=== PAGE EXCERPT ===
Very nice! Now we can calculate that at the time I am writing this, we have lived a total of 43,738 days.

Note that in order to figure this out, I temporarily create two DateTime objects. I then subtract each date from the current date. This takes advantage of the overloaded "-" operator on the DateTime class, which returns a TimeSpan. This is very handy. As you probably guessed, VB.NET can not do this.

Design Considerations

From a designer's point of view, operator overloading can be a mixed bag. It is a fantastic feature for a number of uses (consider the GUID example), but it can also make code unreadable and non-maintainable. Personally, I find overloading the equals-operator very useful on a large number of objects. It makes a lot of sense to me that I can apply the == operator to two customer objects, and I would expect the two objects to be considered equal if their customer number is the same (or whatever the business logic might be). Adding a + operator to a customer object, on the other hand, would not come with any obvious behavior. What would we expect to happen? Would the two customers merge? Would their orders get combined? One can not tell easily. It is therefore best not to provide such an ambiguous operator.

Consider these examples:

 Percentage num1 = new Percentage("5%");
 Percentage num2 = new Percentage("12%");
 Percentage num3 = num1 + num2;
 float total = 250 - num3;
 Matrix m1 = Matrix.RotateX(90);
 Matrix m2 = Matrix.Resize(0.5f);
 Matrix m3 = m1 * m2;
 DataRow oRow = BusinessObject.GetRow("x");
 oRow++;
 Customer oCustomer = BusinessObject.GetCustomer("ALFKI");
 oCustomer += 10000;

Can you tell easily what these examples do?

In the first three lines, we instantiate percentage objects and add them up. It would be reasonable to expect that 5% + 12% is 17%. It would also be reasonable to subtract a percentage from a number. This as a great use of operator overloading.

In the next three lines, we create different transformation matrixes and multiply them. This may not be terribly obvious to people not familiar with matrix operations, but for someone who is familiar with the subject matter, multiplying matrixes (although different from standard multiplication) is a natural and expected feature. Once again, I would consider this a good use of operator overloading. In fact, many objects that deal with matrixes, such as the managed DirectX SDK, support this very overload.

=== USING THE INFORMATION ===
A. Decide whether each statement agrees with the operator overloading passage: (i) the overloaded "-" operator on the DateTime class returns a TimeSpan; (ii) the author recommends giving a customer object a + operator; (iii) the managed DirectX SDK supports the overload for multiplying matrixes. Answer yes or no for each, quoting the words of the passage that decide it.
B. Name every method that the code lines in the operator overloading passage call on Matrix or on BusinessObject.
C. Write the next part of the operator overloading passage, picking up after its final sentence.

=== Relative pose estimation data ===
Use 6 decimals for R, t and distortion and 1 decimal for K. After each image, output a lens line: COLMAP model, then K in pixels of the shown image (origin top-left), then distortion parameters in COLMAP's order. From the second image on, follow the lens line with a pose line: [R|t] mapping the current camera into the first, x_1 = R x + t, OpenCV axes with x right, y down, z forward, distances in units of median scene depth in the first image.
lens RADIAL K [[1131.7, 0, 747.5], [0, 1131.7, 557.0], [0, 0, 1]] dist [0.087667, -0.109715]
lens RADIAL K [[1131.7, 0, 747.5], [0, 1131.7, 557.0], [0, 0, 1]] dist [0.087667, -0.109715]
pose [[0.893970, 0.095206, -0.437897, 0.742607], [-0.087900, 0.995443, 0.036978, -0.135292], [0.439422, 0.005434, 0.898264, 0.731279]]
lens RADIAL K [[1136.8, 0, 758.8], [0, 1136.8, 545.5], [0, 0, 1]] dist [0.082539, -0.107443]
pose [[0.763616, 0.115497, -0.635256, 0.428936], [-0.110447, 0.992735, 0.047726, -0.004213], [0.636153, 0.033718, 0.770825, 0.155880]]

=== EXERCISE ANSWERS ===
A.
(i) Yes: "This takes advantage of the overloaded "-" operator on the DateTime class, which returns a TimeSpan."
(ii) No: "It is therefore best not to provide such an ambiguous operator."
(iii) Yes: "many objects that deal with matrixes, such as the managed DirectX SDK, support this very overload."

B. RotateX, Resize, GetRow, GetCustomer

C.
Things get a bit trickier in the DataRow example. What exactly happens when we add 1 to a row (++)? Perhaps we move to the next row. Perhaps we increase one of the field values within the row. The situation is unclear and creating this operator is not a good idea!

The same is true for the customer example. What happens when we add 10,000 to the customer? Perhaps we increase the customer's spending limit. Perhaps we just logged a payment. Perhaps something entirely different was intended. Creating this sort of operator is unintuitive and a good recipe for disaster.

So, in hindsight, was it good to create an == operator on the BirthDay object? It probably depends on the exact business scenario, but I would not argue against it. Was it good to create the + operator? Maybe not. Is it good that the DateTime object has an overloaded - operator? Certainly! It just all depends on the scenario at hand. Ask yourself whether the average user of the object would find the operator you create intuitive. Sometimes there is no clear answer, but at least you won't be way off!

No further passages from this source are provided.